**WORK TO COMPLETE**
Copy every line of the items below word for word, and leave the pictures out of your answer.

**RECORDS SUPPLIED**
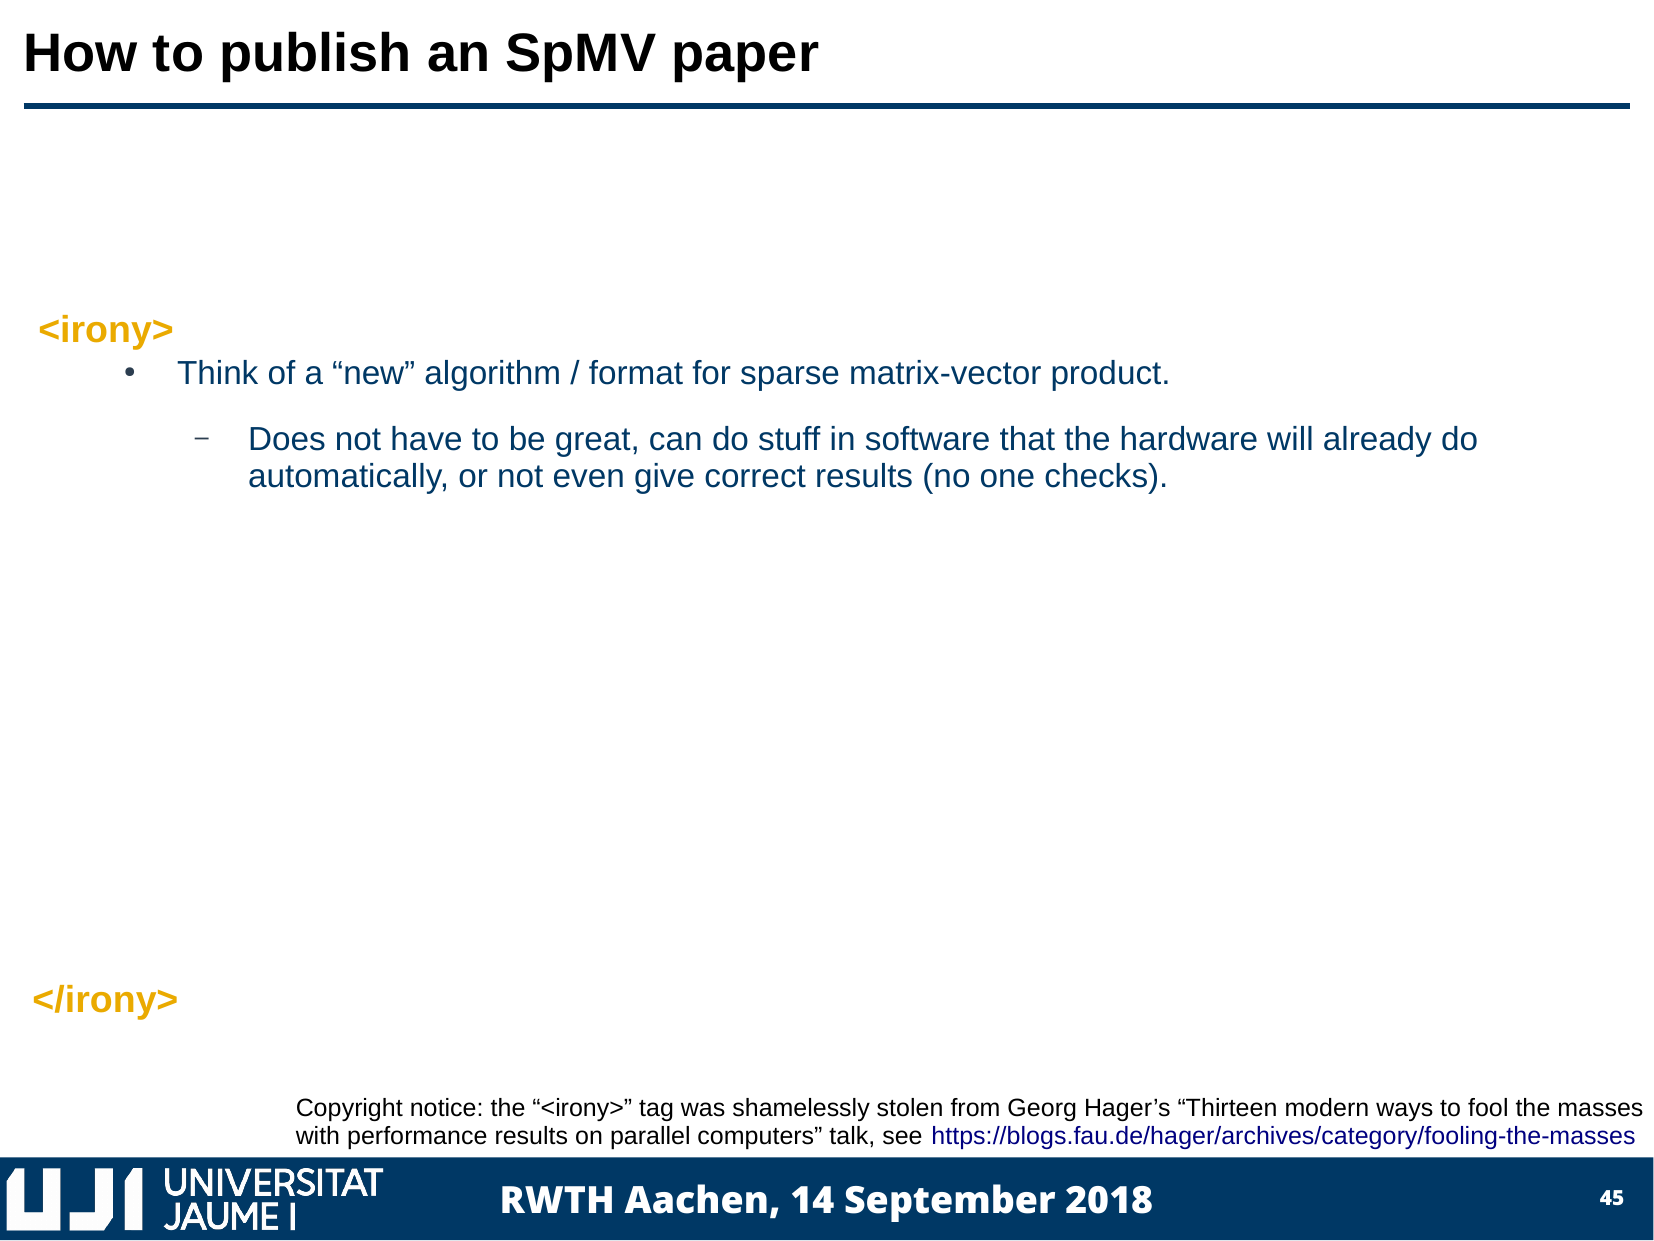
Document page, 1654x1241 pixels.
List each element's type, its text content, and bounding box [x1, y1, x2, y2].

text_box Copyright notice: the “<irony>” tag was shamelessly stolen from Georg Hager’s “Thirteen modern ways to fool the masses with performance results on parallel computers” talk, see https://blogs.fau.de/hager/archives/category/fooling-the-masses [281, 1086, 1654, 1158]
text_box <irony> [23, 301, 190, 358]
list Think of a “new” algorithm / format for sparse matrix-vector product. Does not have to be great, can do stuff in software that the hardware will already do automatically, or not even give correct results (no one checks). [106, 354, 1630, 975]
text_box </irony> [17, 970, 194, 1028]
picture [0, 1158, 390, 1241]
title How to publish an SpMV paper [23, 0, 1630, 107]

**TASK RESULT**
Document page, 1654x1241 pixels.
List each element's type, its text content, and bounding box [x1, y1, x2, y2].

text_box Copyright notice: the “<irony>” tag was shamelessly stolen from Georg Hager’s “Thirteen modern ways to fool the masses with performance results on parallel computers” talk, see https://blogs.fau.de/hager/archives/category/fooling-the-masses [281, 1086, 1654, 1158]
text_box <irony> [23, 301, 190, 358]
list Think of a “new” algorithm / format for sparse matrix-vector product. Does not have to be great, can do stuff in software that the hardware will already do automatically, or not even give correct results (no one checks). [106, 354, 1630, 975]
text_box </irony> [17, 970, 194, 1028]
picture [0, 1158, 390, 1241]
title How to publish an SpMV paper [23, 0, 1630, 107]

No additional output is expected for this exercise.